A descriptive analysis of non-Cochrane child-relevant systematic reviews published in 2014

ID: 

362

Session: 

Poster session 3

Date: 

Tuesday 18 September 2018 - 12:30 to 14:00

All authors in correct order:

Gates M1, Elliott SA2, Johnson C1, Thomson D2, Williams K3, Fernandes RM4, Hartling L2
1 Alberta Research Centre for Health Evidence, Department of Pediatrics, University of Alberta, Canada
2 Alberta Research Centre for Health Evidence, Department of Pediatrics, University of Alberta, Cochrane Child Health, Canada
3 School of Pediatrics, Royal Children’s Hospital, Cochrane Child Health, Australia
4 Department of Pediatrics, Santa Maria Hospital, Lisbon Academic Center, Clinical Pharmacology and Therapeutics, Instituto de Medicina Molecular, Universidade de Lisboa; Cochrane Child Health, Portugal
Presenting author and contact person

Presenting author:

Lisa Hartling

Contact person:

Abstract text
Background:
Consumers, clinicians, policymakers and researchers require high quality evidence to guide decision making in child health. Though Cochrane systematic reviews (SRs) are a well-established source of evidence, little is known about the characteristics of non-Cochrane child-relevant SRs.

Objectives:
To complement published descriptions of Cochrane SRs, we aimed to characterize the epidemiologic, methodological, and reporting qualities of all non-Cochrane child-relevant SRs published in 2014.

Methods:
All English-language child-relevant SRs of quantitative research that were not published in the Cochrane Library in 2014 were eligible for this descriptive analysis. We searched four online databases in August 2015. A single reviewer screened articles for inclusion; a second verified the excluded studies. Reviewers extracted: general characteristics of the review; included study characteristics; methodological approaches. We present findings narratively.

Results:
We identified 1598 child-relevant SRs containing a median (interquartile range (IQR)) 19 (11 to 33) studies. These originated primarily from high-income countries (n = 1247, 78.0%) and spanned 47 of the 53 Cochrane Review Groups. Most synthesized therapeutic (n = 753, 47.1%) or epidemiologic (n = 701, 43.8%) evidence. Though 39.3% (n = 628) of SRs included evidence specific to children only, few were published in pediatric-specific journals (n = 283, 17.7%). Reporting quality was poor overall; few reviews mentioned an a priori protocol (n = 246, 15.4%) or registration (n = 111, 6.9%), and only 23.4% (n = 374) specified a primary outcome. Many SRs relied solely on evidence from non-RCTs (n = 796, 49.8%). Less than two-thirds (n = 953, 59.6%) appraised the quality of included studies and assessments of the certainty of the body of evidence were rare (n = 102, 6.4%).

Conclusions:
Child-relevant Cochrane SRs are a known source of high-quality evidence in pediatrics. There exists, however, a wealth of evidence from non-Cochrane SRs that may be complementary. Our findings show that high-quality non-Cochrane SRs may not be practical nor easy for knowledge users to find. Improvements are needed to ensure that evidence syntheses published outside the Cochrane Library adhere to the high standard of conduct and reporting characteristic of Cochrane SRs.

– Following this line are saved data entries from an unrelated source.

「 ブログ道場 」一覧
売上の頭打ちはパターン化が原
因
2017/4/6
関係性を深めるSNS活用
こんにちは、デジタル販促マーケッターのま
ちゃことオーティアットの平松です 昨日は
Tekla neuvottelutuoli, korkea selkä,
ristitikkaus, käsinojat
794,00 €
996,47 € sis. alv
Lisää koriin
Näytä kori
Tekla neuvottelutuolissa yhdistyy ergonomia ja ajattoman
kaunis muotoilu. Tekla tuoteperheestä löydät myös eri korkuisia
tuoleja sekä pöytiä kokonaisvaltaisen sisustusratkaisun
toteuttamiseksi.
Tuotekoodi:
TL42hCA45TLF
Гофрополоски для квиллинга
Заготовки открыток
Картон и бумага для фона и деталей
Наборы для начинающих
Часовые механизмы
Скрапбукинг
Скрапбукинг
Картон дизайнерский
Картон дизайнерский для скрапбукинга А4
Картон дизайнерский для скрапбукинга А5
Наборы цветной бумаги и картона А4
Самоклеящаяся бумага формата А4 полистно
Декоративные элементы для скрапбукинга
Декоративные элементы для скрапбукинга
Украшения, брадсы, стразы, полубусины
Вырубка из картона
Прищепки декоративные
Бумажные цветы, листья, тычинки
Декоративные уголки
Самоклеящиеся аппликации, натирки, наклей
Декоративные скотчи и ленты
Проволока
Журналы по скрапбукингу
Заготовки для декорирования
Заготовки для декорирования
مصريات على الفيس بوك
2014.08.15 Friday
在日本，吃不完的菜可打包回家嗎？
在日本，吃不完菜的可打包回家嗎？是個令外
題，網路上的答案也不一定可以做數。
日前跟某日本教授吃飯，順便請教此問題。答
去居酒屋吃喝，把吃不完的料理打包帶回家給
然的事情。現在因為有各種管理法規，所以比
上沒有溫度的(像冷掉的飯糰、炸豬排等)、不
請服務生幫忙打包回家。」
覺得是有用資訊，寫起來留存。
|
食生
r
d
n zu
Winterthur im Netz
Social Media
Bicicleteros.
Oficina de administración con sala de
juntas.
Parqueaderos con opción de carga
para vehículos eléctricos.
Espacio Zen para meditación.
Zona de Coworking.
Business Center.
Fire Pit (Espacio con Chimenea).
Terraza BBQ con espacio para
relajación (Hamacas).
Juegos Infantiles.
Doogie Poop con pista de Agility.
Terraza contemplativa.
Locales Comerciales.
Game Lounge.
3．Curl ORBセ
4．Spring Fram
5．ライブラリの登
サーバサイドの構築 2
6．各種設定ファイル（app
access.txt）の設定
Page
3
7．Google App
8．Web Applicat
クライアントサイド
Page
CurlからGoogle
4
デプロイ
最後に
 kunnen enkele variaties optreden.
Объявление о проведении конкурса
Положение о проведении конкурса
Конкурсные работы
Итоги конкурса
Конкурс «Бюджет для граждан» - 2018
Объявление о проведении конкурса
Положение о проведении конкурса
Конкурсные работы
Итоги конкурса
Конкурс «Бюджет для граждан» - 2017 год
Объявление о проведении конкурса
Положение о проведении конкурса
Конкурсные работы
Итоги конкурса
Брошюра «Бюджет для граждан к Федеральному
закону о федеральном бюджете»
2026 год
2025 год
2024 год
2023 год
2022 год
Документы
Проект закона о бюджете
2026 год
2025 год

Patient or healthcare consumer involvement:
None.

Relevance to patients and consumers: 

Knowledge users require high quality pediatric-specific evidence to guide decision-making in child health. Though the Cochrane Library remains the go-to source for high quality SRs, knowledge users may search elsewhere for evidence syntheses that suit their needs. We have shown that non-Cochrane evidence syntheses may complement those within the Cochrane Library, but that finding high quality non-Cochrane SRs may not be easy nor practical. Improvement is needed to ensure that all knowledge users (including patients and consumers) have easy access to high quality evidence syntheses outside of the Cochrane Library.